If they were doing this for the first time and we did not know the implications or the effects of their actions, I could understand maybe why some people would be willing to go along with it. But we now know what is happening. We are watching consumer debt among young people double over the last several years.

Why would we not just say, look, prove you can pay your debts, prove you have some financial means, have someone cosign with you, or be willing to take a credit counseling course? These are not heavy burdens to make. It seems to me the very least we could do, again, acting responsibly. If this bill says consumers must act more responsibly, should we not commensurately ask the industry to act responsibly as well?

When universities are collecting $13 million over 10 years in fees to allow a credit card company to be on their campus, and they are getting four-tenths of 1 percent on every purchase made by a student on campus, that is a university encouraging debt among its kids.
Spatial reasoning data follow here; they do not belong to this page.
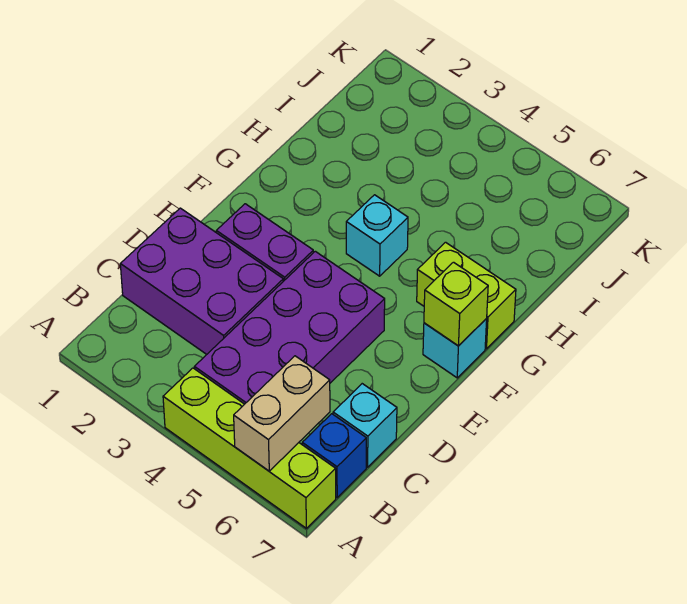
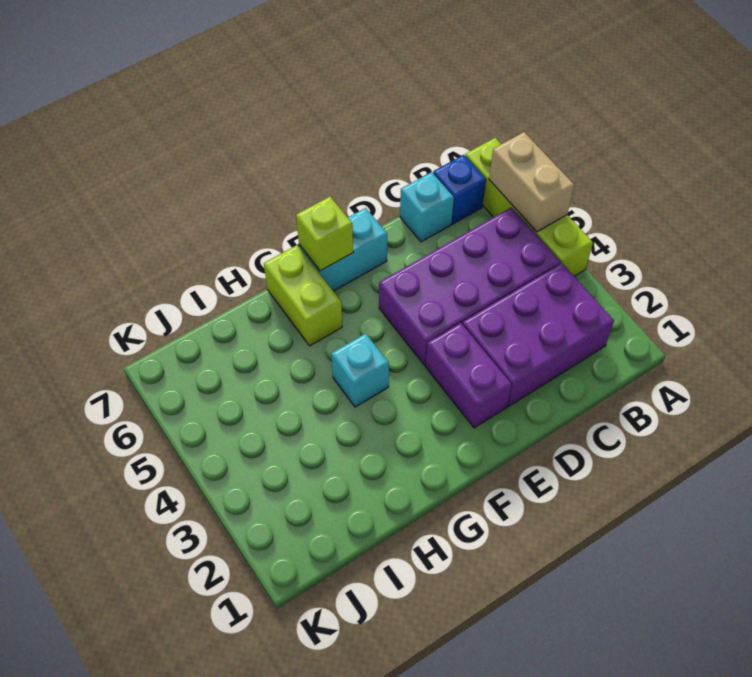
tan brick A6:B6 level 2 -> tan brick A5:A6 level 2
purple brick C1:D3 level 1 -> purple brick B2:D3 level 1
cyan brick F7 level 1 -> cyan brick E7:F7 level 1

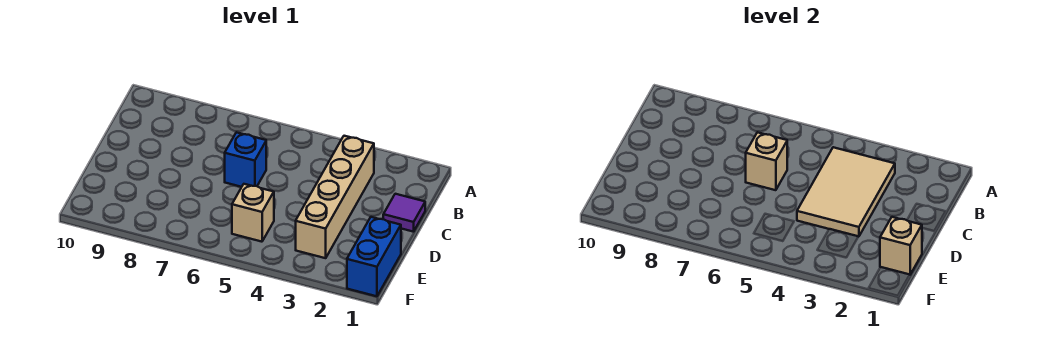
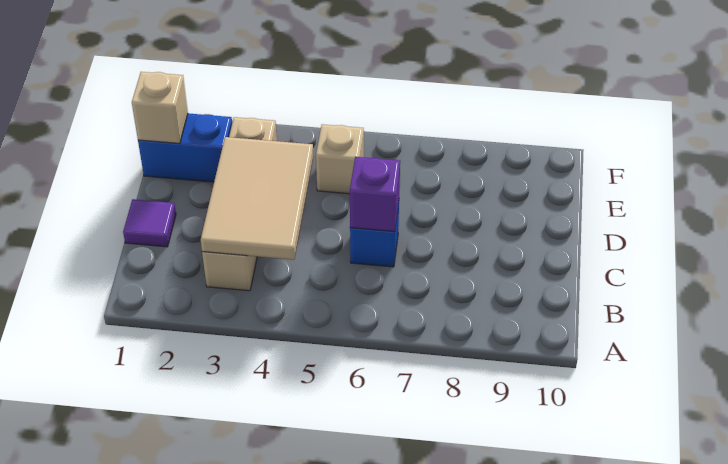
tan brick C6 level 2 -> purple brick C6 level 2
blue brick E1:F1 level 1 -> blue brick E1:E2 level 1

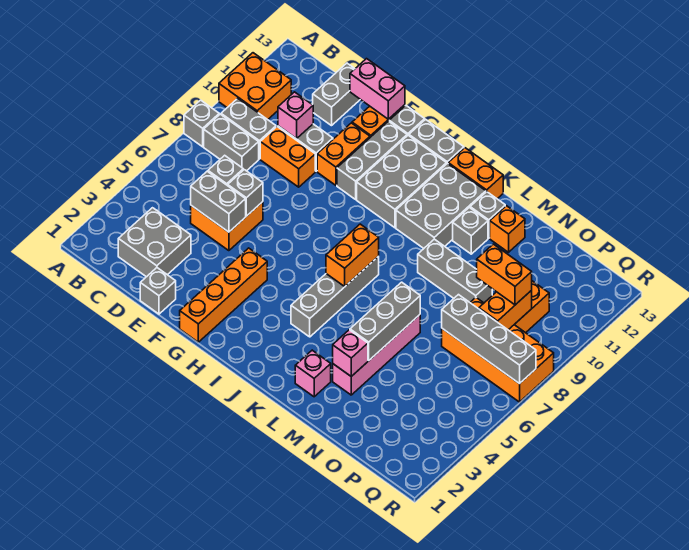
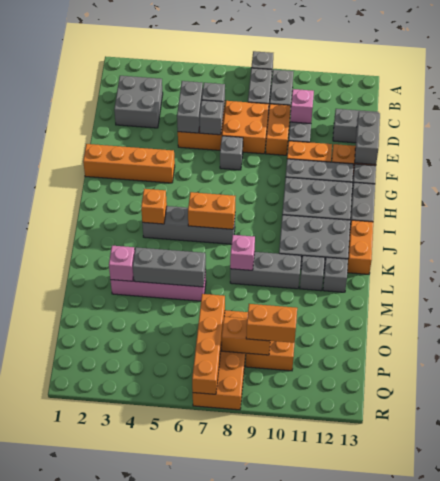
orange brick A10:B11 level 1 -> orange brick D7:E8 level 1
grey brick E1 level 1 -> grey brick F7 level 1
pink brick E13:F13 level 2 -> grey brick E13:F13 level 2
pink brick L2 level 1 -> pink brick L8 level 2
grey brick L9:N9 level 1 -> grey brick L8:L10 level 1
orange brick M12 level 1 -> orange brick J4 level 2
grey brick O7:R7 level 2 -> orange brick O7:R7 level 2
orange brick O9:P9 level 3 -> orange brick P9:P10 level 3

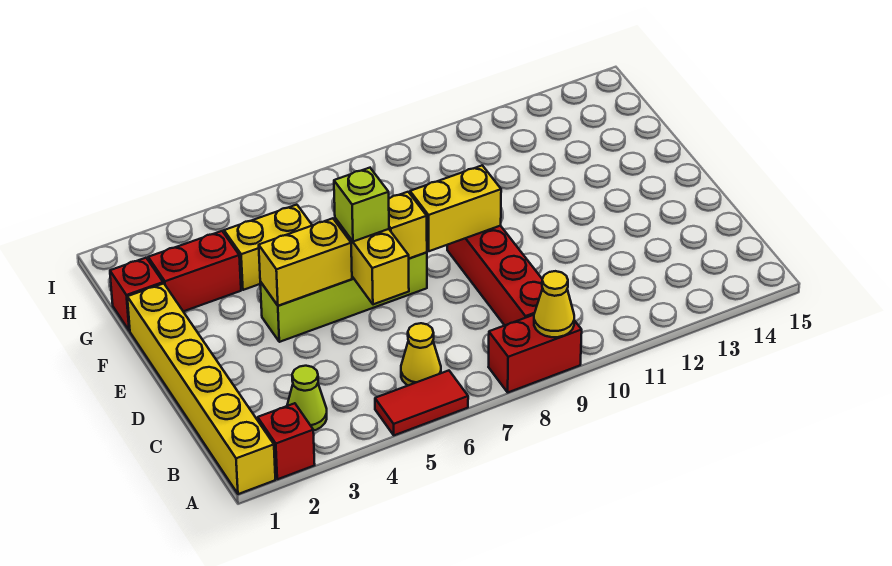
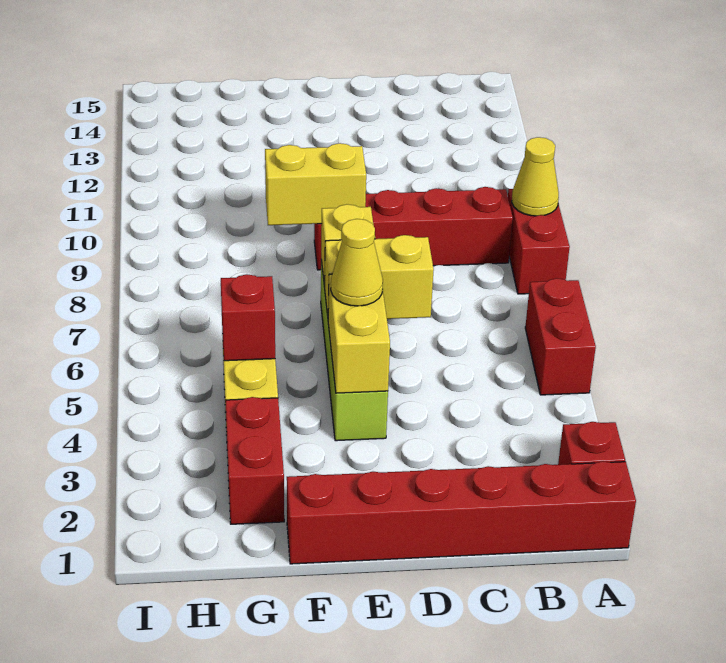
yellow brick A1:F1 level 1 -> red brick A1:F1 level 1
red tile A5:A6 level 1 -> red brick A5:A6 level 1
lime cone B3 level 1 -> none
yellow cone B6 level 1 -> yellow cone E5 level 3
lime brick E6 level 3 -> none
yellow brick E8:E9 level 2 -> yellow brick E9:F9 level 2
red brick G1 level 1 -> red brick G5 level 2

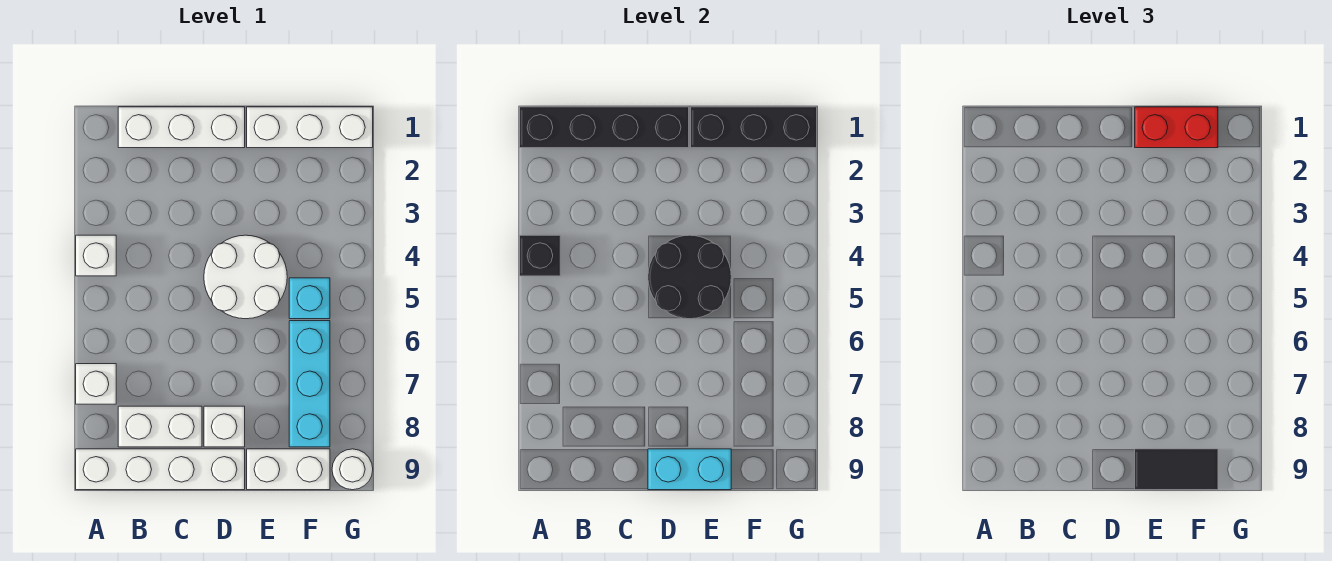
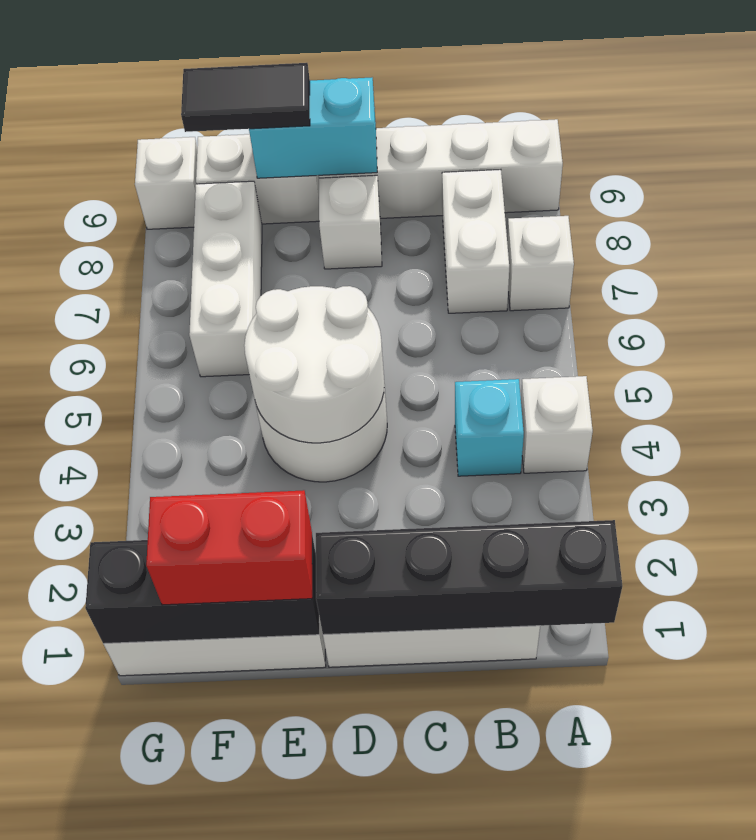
black brick A4 level 2 -> none
white brick B8:C8 level 1 -> white brick B7:B8 level 1
black round brick D4:E5 level 2 -> white round brick D4:E5 level 2
cyan brick F5 level 1 -> cyan brick B4 level 1
cyan brick F6:F8 level 1 -> white brick F6:F8 level 1
white round brick G9 level 1 -> white brick G9 level 1

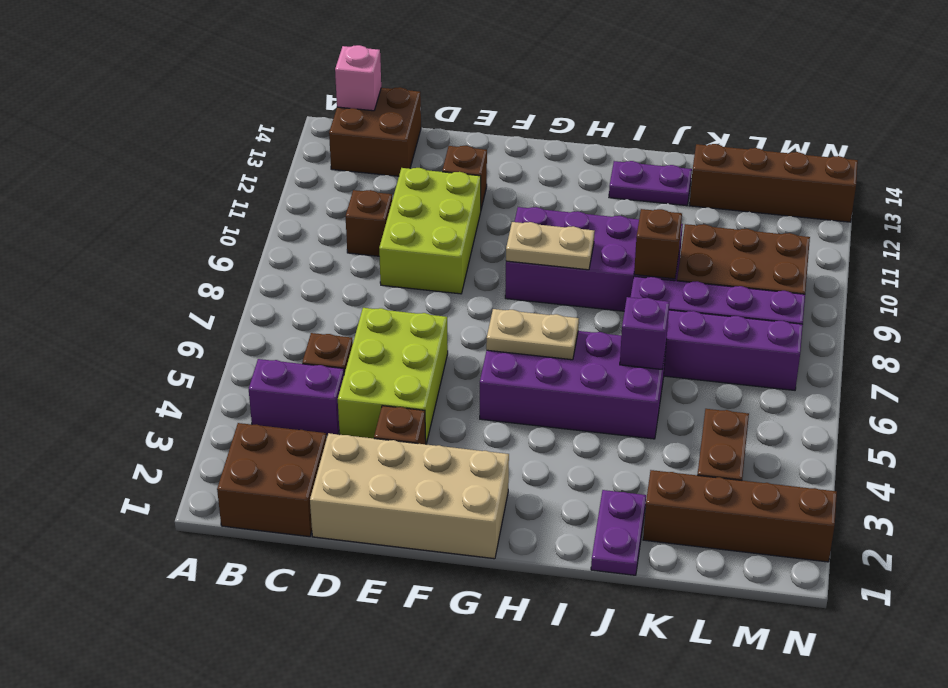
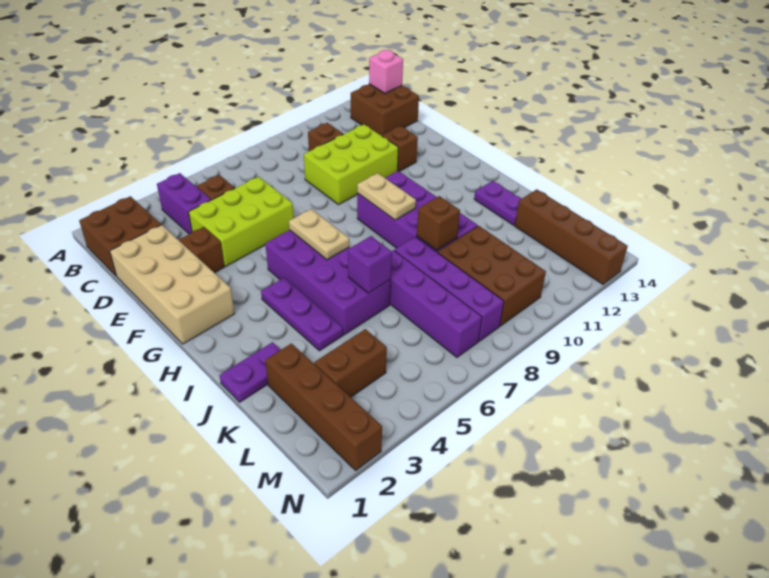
none -> purple plate H4:J4 level 1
That is just wrong, in my view.

So we are requiring a cosigner, proving a person has a source of income, or take some counseling so the kids have some idea of what they are getting into.

Again, just some basic statistics, and I will wrap up. Our personal savings rate is at an all-time low. The last quarter in the year 2004, less than one-half of 1 percent was the national annual savings rate. That is down fromÐ 4 1/2 percent 10 years ago. It was at 1 percent last year. We are going in the wrong direction in terms of encouraging people to save. Consumer debt is now at $2.1 trillion, and almost half of that, $800 billion, is credit card debt--$2 billion alone in the month of December. The consumer debt is mounting, and there needs to be a commensurate sense of responsibility by these credit card companies. They are making incredible profits with interest rates at 18, 25, 30 percent, when one can borrow money to buy a home for 4 1/2 or 5 percent. Yet credit card companies are charging these incredibly high rates, making staggering profits.

The average income of a person taking the bankruptcy act is $20,000 a year. The reason they are taking the bankruptcy act is because of medical expenses, job loss, or divorce. These are not people living lavishly. Default rates are actually dropping. What is the justification and rationale for a bill that makes it easier for these credit card companies to collect and prevents consumers from getting back on their feet again?

Particularly disturbing to me is this change, after 100 years of law, where we sought to protect single women raising children with child support and alimony payments by allowing the discharge of these other obligations and seeing to it that they would focus on meeting their family obligations. We are now going to have the credit card companies competing with these children and these families, and I do not even have to say who is going to win that battle.

A team of lawyers representing very rich credit card companies are always going to beat that family out there. They are going to get that father, that husband, or that woman, to pay their unsecured debts to that credit card company, and that child and that family will lose. Why, after 100 years, are we changing the law protecting families and children? I think that is a huge mistake. I think it is going to come back to cause us a great deal of pain. This bill needs fundamental change.

I wish people would take time and look at these things. I understand there is a sentiment to reject all amendments, but we ought to ask these companies to act more responsibly. We are not going to do it, but I think, in time, we are going to pay an awful price. When we ought to be encouraging more personal savings, and when we ought to be reducing consumer debt, we are getting more consumer debt and less and less personal savings. We are allowing credit card companies to gouge consumers and never let average people who get into trouble--and, again, a lot of them, through no fault of their own--to get back on their feet again. That is what we ought to be trying to do.

When it is the appropriate time I will ask for votes on these amendments. I realize it will not be until next week. I have taken a lot of time, and I express my appreciation to my friend from Alabama who has been very patient, listening to me going on about this bill, and I thank the Presiding Officer for his patience as well in listening to this, and I yield the floor.